To determine the interactome of the G protein-coupled receptors, researchers used the modified membrane yeast two-hybrid (MYTH) approach, a version of the classical double hybrid in yeast system. The application of this tool, which is not completely novel, as it has been used to identify different interactomes in yeasts or human cells, enables researchers to overcome certain limitations that other systems face such as the yeast two hybrid (YTH) system and tandem affinity purification combined with mass spectrometry (TAP/MS). In these two cases, cellular surroundings may be affected, altering the proteins and their interactions with other molecules, which is why scientists decided to use the first method to avoid modifications. Furthermore, according to a previous article published in Molecular Systems Biology in 2015, the MYTH method came with a lower price tag. In addition to that, it was simple and scalable, advantageous traits that made it ideal to analyze binary interactions.

“Thanks to the MYTH protocol, we have been able to study whole integral membrane proteins, such as the GPCR, in their membrane cellular surroundings. Among other results, researchers have defined the interactome of 48 different GPCRs with the MYTH technique,” says Francisco Ciruela, head of the Neuropharmacology and Pain Research Group of the University of Barcelona. According to scientists responsible for the study, later they conducted an “in-depth bioinformatics analysis to create and annotate an interactome for 48 selected full-length, clinically relevant human GPCRs in their ligand-unoccupied state, localized to their native plasma membrane.” Once this information was generated, the team carried out a systemic computational analysis to identify the best candidates to characterize their functional activity later on. Last, researchers studied the biological context of the interactome obtained, analyzing “its enrichment for pathways, diseases, molecular function, biological processes, domains, and drug targets.”

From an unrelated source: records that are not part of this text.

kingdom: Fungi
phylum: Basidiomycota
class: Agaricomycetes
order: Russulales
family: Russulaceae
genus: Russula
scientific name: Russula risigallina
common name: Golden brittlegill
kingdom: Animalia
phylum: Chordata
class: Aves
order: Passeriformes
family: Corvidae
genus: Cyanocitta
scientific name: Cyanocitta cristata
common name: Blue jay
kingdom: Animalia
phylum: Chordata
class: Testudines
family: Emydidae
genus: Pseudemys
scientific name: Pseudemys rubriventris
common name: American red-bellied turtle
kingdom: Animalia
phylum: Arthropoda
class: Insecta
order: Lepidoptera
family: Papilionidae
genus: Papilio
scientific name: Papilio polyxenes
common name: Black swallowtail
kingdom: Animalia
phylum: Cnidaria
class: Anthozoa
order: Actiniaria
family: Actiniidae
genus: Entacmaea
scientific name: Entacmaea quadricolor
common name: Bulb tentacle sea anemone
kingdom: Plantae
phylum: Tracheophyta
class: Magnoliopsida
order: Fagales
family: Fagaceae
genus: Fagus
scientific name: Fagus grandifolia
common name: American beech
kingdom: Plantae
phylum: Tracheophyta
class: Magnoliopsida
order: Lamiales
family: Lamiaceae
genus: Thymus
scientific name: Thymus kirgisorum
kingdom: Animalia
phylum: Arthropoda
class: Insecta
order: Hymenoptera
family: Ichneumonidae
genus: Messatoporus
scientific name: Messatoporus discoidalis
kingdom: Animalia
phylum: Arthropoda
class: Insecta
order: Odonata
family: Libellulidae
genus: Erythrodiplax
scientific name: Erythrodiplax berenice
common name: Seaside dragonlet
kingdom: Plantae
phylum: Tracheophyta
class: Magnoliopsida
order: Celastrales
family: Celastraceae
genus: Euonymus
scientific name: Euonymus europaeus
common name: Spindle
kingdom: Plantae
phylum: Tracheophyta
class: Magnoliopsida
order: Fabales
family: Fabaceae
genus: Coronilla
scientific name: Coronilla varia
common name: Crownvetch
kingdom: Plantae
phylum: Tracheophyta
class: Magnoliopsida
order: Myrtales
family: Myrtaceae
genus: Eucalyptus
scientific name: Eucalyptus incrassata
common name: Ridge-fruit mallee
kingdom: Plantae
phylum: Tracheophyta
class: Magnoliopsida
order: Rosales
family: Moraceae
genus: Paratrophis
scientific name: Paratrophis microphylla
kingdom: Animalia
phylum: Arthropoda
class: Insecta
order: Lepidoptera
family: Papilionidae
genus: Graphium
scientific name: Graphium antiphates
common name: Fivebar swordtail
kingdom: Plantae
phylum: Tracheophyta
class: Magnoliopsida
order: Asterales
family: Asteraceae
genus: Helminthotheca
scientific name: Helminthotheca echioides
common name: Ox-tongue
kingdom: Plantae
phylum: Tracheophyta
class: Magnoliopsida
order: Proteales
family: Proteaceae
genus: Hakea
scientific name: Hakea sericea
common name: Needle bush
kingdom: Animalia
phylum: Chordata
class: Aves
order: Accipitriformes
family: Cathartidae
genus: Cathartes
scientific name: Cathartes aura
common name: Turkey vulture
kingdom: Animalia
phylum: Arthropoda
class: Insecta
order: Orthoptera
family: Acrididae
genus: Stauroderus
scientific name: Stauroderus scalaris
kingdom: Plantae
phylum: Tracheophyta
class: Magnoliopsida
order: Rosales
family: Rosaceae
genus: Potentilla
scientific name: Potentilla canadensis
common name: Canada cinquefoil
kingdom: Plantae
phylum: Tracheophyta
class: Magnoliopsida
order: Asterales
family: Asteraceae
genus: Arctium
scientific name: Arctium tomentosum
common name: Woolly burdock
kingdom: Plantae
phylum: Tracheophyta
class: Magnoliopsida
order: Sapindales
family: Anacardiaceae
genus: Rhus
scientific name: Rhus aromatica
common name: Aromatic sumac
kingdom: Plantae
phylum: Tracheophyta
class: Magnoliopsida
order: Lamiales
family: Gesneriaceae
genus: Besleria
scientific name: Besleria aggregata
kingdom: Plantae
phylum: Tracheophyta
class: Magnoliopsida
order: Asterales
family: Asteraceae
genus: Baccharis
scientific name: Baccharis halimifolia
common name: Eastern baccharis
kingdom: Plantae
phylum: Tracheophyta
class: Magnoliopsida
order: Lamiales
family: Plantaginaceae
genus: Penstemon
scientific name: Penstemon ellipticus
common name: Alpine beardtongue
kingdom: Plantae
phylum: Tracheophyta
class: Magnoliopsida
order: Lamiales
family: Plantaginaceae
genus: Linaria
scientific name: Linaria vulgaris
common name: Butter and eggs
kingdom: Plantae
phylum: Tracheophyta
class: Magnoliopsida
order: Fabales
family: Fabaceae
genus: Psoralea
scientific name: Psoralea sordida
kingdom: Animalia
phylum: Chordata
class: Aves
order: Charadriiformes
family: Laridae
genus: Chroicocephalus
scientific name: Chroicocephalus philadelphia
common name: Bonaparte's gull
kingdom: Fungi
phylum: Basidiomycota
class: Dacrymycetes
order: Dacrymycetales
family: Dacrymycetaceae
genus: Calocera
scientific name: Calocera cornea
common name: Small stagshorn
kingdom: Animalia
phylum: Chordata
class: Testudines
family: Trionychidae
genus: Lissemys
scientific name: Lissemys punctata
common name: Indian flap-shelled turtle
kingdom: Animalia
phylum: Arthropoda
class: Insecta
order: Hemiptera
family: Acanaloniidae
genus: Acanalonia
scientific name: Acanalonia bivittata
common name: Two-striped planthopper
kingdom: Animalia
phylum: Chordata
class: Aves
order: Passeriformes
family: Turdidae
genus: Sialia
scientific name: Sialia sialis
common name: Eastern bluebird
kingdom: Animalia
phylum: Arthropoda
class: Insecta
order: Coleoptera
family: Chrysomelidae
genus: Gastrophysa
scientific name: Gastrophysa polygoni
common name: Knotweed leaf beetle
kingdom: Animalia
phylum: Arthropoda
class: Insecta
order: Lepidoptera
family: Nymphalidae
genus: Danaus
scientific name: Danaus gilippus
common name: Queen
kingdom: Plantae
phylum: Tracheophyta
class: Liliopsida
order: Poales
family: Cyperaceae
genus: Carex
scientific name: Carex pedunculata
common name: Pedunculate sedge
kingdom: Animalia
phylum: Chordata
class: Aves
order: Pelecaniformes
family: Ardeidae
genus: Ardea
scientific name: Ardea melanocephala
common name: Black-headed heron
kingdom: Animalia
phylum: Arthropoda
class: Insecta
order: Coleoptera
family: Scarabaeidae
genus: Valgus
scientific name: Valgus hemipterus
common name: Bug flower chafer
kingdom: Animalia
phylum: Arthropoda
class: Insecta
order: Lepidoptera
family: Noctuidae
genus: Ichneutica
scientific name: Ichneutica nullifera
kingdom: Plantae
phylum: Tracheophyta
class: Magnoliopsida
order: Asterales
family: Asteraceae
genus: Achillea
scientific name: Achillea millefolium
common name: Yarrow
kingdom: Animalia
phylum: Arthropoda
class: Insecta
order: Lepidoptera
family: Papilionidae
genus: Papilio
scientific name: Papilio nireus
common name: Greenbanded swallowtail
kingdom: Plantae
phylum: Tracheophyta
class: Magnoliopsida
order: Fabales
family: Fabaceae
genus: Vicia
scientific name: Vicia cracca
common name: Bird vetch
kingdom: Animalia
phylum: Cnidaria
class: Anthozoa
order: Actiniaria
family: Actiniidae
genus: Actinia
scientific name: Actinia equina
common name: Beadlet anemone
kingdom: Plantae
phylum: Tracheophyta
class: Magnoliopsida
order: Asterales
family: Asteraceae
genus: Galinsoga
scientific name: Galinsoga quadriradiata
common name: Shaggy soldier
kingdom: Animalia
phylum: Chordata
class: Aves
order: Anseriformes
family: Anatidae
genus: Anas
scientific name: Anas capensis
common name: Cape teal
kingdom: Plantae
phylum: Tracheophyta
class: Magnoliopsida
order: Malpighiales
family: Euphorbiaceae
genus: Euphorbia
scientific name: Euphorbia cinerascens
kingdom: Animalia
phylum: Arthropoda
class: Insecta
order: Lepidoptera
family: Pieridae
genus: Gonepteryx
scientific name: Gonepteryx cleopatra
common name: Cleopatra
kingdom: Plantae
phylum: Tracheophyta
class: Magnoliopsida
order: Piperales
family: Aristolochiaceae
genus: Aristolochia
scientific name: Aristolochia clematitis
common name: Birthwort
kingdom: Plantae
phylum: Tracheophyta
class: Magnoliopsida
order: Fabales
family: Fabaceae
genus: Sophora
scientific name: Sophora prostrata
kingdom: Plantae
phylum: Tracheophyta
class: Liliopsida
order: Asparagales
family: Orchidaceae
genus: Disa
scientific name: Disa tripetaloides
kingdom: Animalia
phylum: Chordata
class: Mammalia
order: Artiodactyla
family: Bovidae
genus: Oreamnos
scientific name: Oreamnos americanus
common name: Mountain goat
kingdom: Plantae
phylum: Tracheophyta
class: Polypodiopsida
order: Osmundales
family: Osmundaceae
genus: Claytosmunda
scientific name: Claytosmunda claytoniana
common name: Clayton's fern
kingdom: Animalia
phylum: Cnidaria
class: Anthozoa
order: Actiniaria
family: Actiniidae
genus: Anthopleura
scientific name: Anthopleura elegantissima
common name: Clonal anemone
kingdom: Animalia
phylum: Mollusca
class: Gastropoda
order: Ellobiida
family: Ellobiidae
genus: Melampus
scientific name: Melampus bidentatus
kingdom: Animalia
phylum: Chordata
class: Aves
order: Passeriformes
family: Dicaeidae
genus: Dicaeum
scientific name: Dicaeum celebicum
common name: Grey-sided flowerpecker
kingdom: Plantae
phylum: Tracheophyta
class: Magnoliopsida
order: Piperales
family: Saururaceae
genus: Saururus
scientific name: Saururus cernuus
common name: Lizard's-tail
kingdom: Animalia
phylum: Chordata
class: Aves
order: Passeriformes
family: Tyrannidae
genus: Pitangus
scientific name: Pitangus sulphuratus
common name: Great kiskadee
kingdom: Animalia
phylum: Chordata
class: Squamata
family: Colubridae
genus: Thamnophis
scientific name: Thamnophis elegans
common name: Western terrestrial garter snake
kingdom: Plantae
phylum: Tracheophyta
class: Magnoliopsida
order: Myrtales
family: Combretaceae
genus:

Source: Stagljar et al., Molecular Systems Biology 2017

Twenty-eight of the 48 G protein-coupled receptors are now therapeutic targets for a wide range of drugs, such as antihistaminics, Parkinson’s drugs or anti-psychotics. Overall, scientists estimate that the drugs that target these molecules stand for a 14 billion dollar market, thanks to the 27 million annual prescriptions written for them. This underscores the medical and economic importance of understanding in greater detail the interactions among these proteins. The most recent studies performed using proteomics techniques “do not make use of full‐length GPCRs in a natural cellular context”, according to the study’s authors, although the G protein-coupled receptors have indubitable biological relevance thanks to the role they play in cell signaling.

The new map developed on the interactions of GPCRs stands for another step towards determining in the future the origin of some of the most important diseases, such as schizophrenia, Parkinson’s, Alzheimer’s or epilepsy. By understanding how the various proteins connect in a network, scientists will research new therapeutic targets in the fight against this type of pathologies, as is shown by the fact that over half of the G protein-coupled receptors are already targets for a wide range of drugs. Thus, since Melanie L. Mayer and Philip Hieter published in 2000 the first interactome in a study published in Nature Biotechnology, understanding of these molecular interactions has only increased. This work enables scientists to clarify the networks that make up these proteins, so highly relevant in biology which, as they are immersed in the membranes of the cells participating in signal transduction, are difficult to analyze. The study, participated in by scientists of the UB and IDIBELL, will certainly “provide a valuable resource for the analysis of signaling pathways involving this druggable family of integral membrane proteins.”